Columna publicada el martes 16 de febrero de 2021 por El Mercurio.

Ante la tensa relación entre el Presidente de la República y el Congreso Nacional, diversas voces sugieren avanzar hacia un sistema semipresidencial o uno derechamente parlamentario. Es indudable que nuestra “sala de máquinas” requiere ajustes y que, en abstracto, las diversas formas de gobierno presentan fortalezas y debilidades. Sin embargo, la reflexión sobre cómo destrabar el conflicto entre el Ejecutivo y el Legislativo debe ser concreta. Es decir, ha de responder a las singulares circunstancias de Chile y, en particular, a aquellas que rodean la crisis que explotó en octubre de 2019. Desde este punto de vista, el cambio en el régimen político pareciera ser un remedio peor que la enfermedad.

Después de todo, si algo caracterizó la dimensión pacífica de la revuelta fue la crítica transversal a las élites de todo tipo, en especial a las élites políticas. Pues bien, tanto el semipresidencialismo como el parlamentarismo suponen, en nuestro caso, dotar de más poder a las cúpulas partidarias. La paradoja es manifiesta. Mientras la ciudadanía pareciera criticar la concentración del poder en pocas manos, las mismas dirigencias cuyos índices de aprobación y credibilidad han alcanzado mínimos históricos apuntan en sentido contrario. ¿Es pertinente que dichas élites, criticadas hasta la saciedad por su ensimismamiento, sustraigan del voto popular y para sí mismas la elección del jefe de gobierno?

De hecho, al modificar el régimen político se incrementaría todavía más la distancia entre la política y la ciudadanía, que es otro de los problemas evidenciados y cuestionados transversalmente desde octubre de 2019. ¿Cómo justificar ante la opinión común —no la ilustrada— que la elección del jefe de gobierno ya no pertenezca a la ciudadanía? ¿Cómo explicar que el jefe de Estado continúe siendo electo por sufragio universal, pero ya no cuente con las atribuciones propias del Presidente en Chile? En un momento de crisis política, antes que continuar erosionando la legitimidad de nuestras principales instituciones, conviene más bien fortalecerlas a partir de su arraigo en la población.

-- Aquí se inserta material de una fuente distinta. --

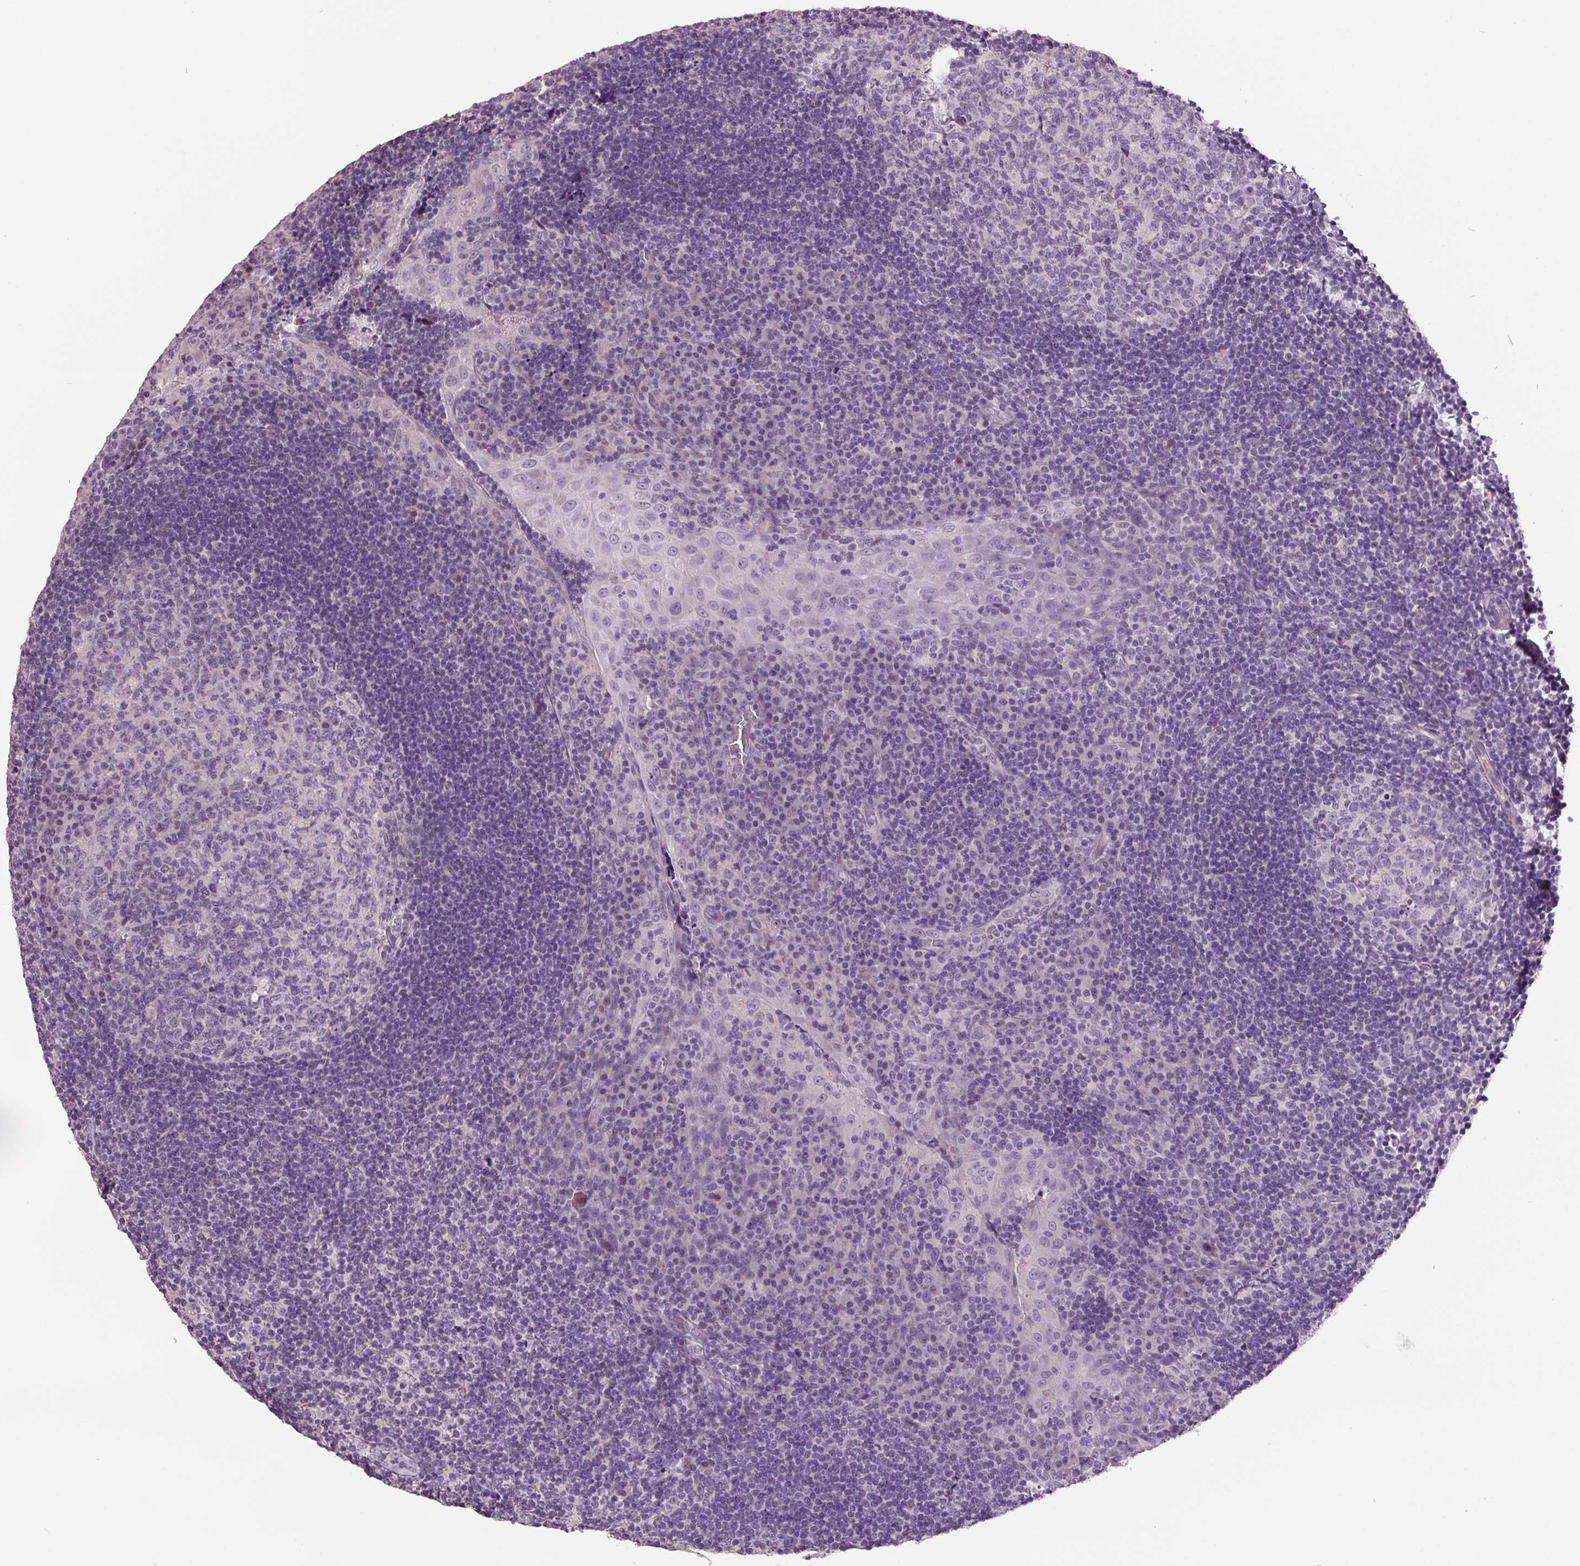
{"staining": {"intensity": "negative", "quantity": "none", "location": "none"}, "tissue": "tonsil", "cell_type": "Germinal center cells", "image_type": "normal", "snomed": [{"axis": "morphology", "description": "Normal tissue, NOS"}, {"axis": "topography", "description": "Tonsil"}], "caption": "This is an IHC photomicrograph of normal tonsil. There is no positivity in germinal center cells.", "gene": "C2orf16", "patient": {"sex": "male", "age": 17}}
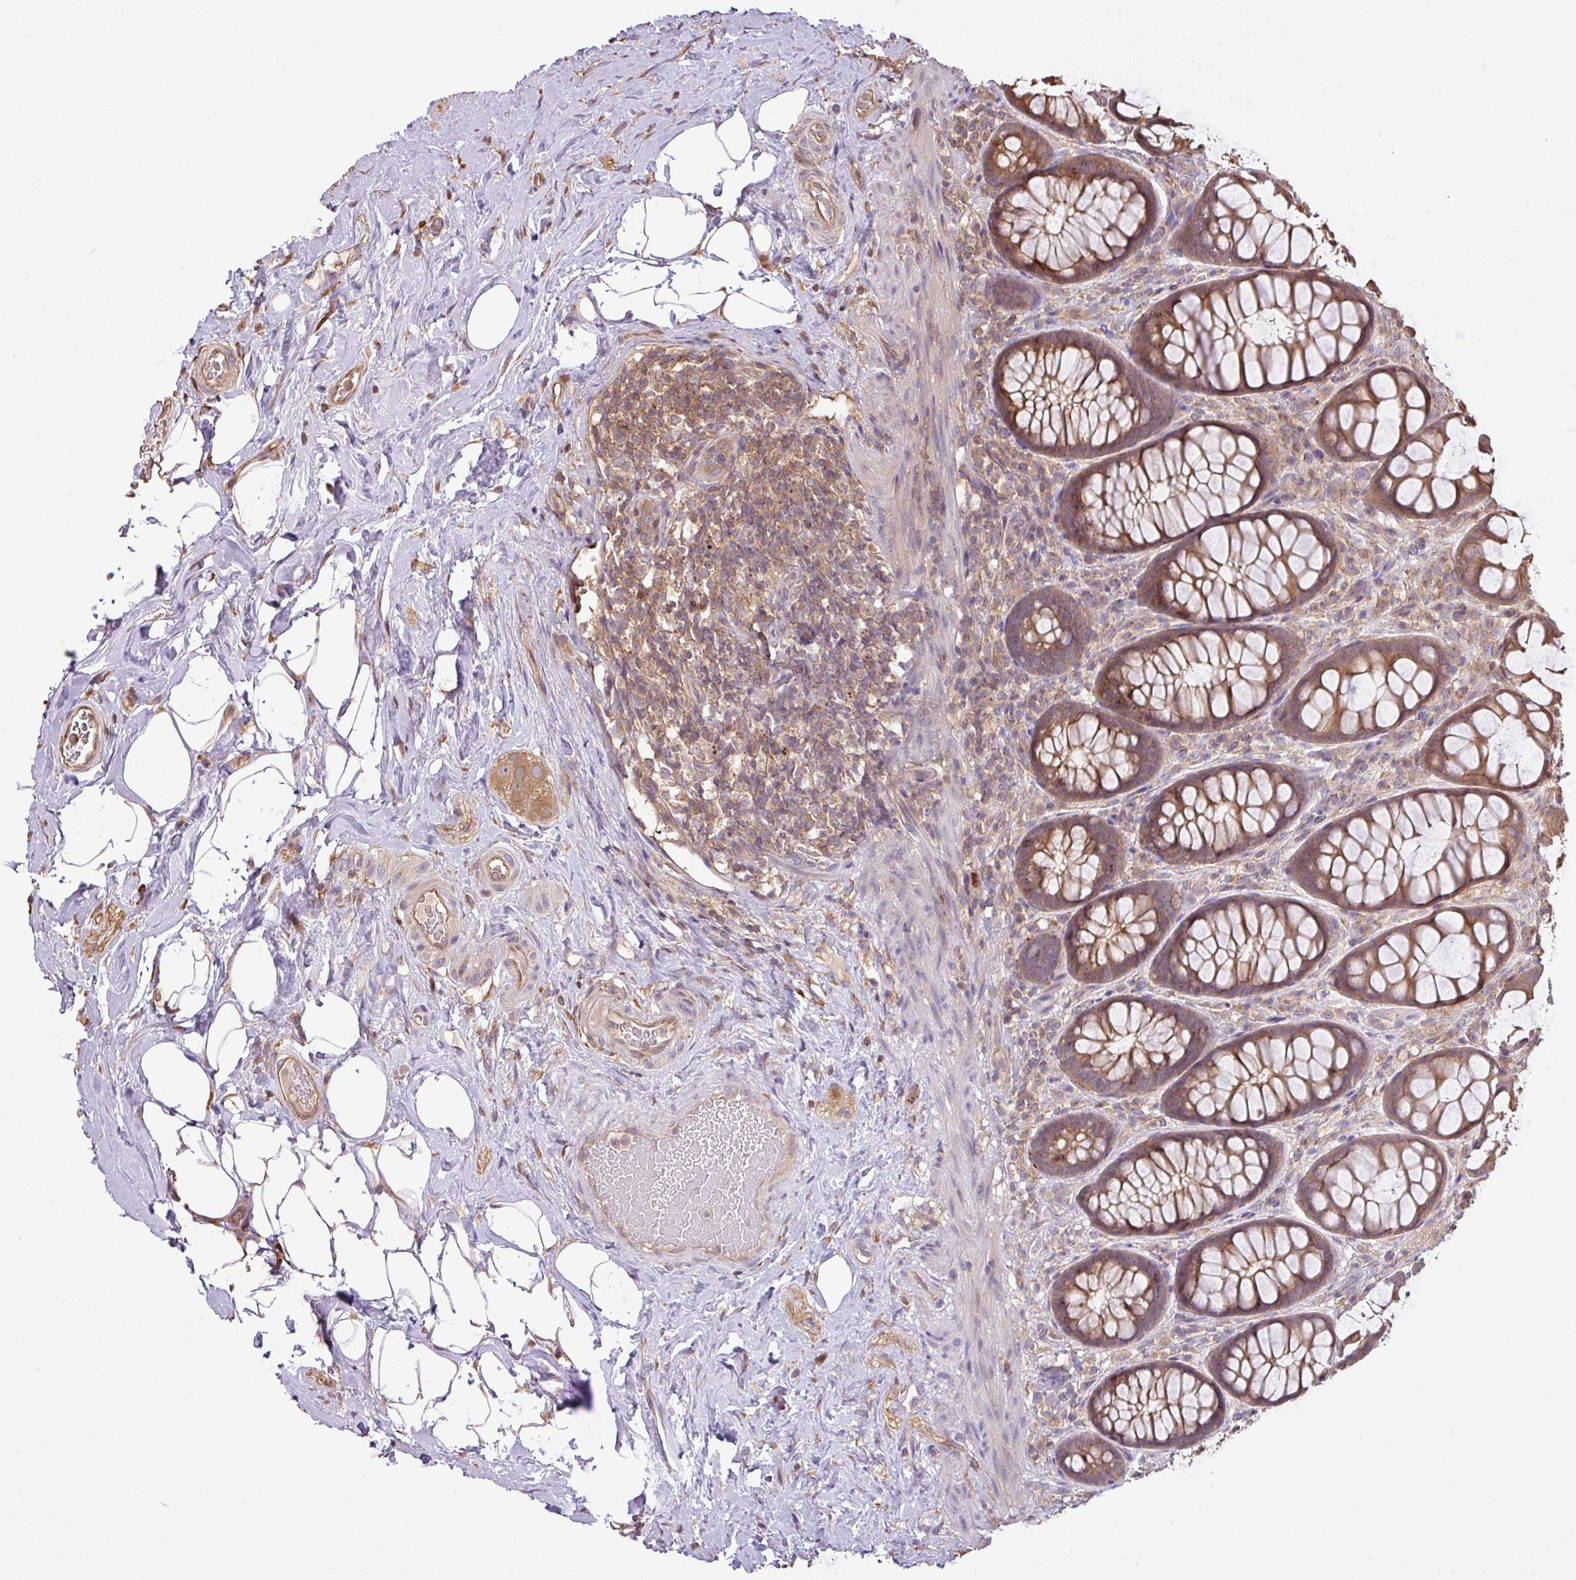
{"staining": {"intensity": "moderate", "quantity": ">75%", "location": "cytoplasmic/membranous"}, "tissue": "rectum", "cell_type": "Glandular cells", "image_type": "normal", "snomed": [{"axis": "morphology", "description": "Normal tissue, NOS"}, {"axis": "topography", "description": "Rectum"}], "caption": "The micrograph shows staining of normal rectum, revealing moderate cytoplasmic/membranous protein staining (brown color) within glandular cells.", "gene": "VENTX", "patient": {"sex": "female", "age": 67}}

Desde luego, tanto la crisis como el conflicto entre el Presidente y el Congreso exigen modificaciones institucionales: hay que terminar con el bloqueo del sistema y acercarlo a los ciudadanos en la mayor medida posible. No obstante, en vez de asumir a priori que la solución pasa por imitar fórmulas foráneas —esto podrá ser más o menos razonable según el caso—, el desafío consiste en examinar críticamente las reformas adoptadas durante las últimas décadas, pues no dieron los frutos esperados. Por supuesto, el ejemplo emblemático es el voto voluntario. No es fortuito que en el plebiscito de salida contemplado en el proceso constituyente se haya vuelto a incorporar la obligatoriedad del voto: la clase dirigente ya advierte el error cometido.

Con todo, tanto o más importante será revisar el mecanismo electoral de los diputados y senadores. En efecto, se trata de un asunto que guarda directa relación con el propósito central de una Constitución: organizar y distribuir el poder estatal. Además, el sistema electoral vigente pareciera haber incidido gravemente en nuestra crisis. Por diversas razones, era necesario cambiar el “binominal”, pero el enorme tamaño de los nuevos distritos alejó aún más la política de la ciudadanía, y la fragmentación, la polarización y el bloqueo del entramado político han entorpecido la aprobación de diversas iniciativas legales.

Pocas tareas serán tan importantes en el trabajo de la Convención como abordar este tipo de temas a partir de una mirada panorámica. Ello supone articular de modo eficaz el régimen electoral con la forma de gobierno —hay que favorecer las mayorías parlamentarias—, pero no solo eso. También se requieren modificaciones adicionales que fortalezcan al sistema en su totalidad. Por ejemplo, considerando el cortoplacismo imperante hoy, cabe cuestionar la breve duración del período presidencial o la imposibilidad de la reelección inmediata del Presidente de la República.

Solo una visión de conjunto que atienda efectivamente a la realidad del Chile postransición permitirá analizar de manera adecuada estas y otras alternativas. Ahí reside una de las claves para enfrentar con éxito el desafío constitucional.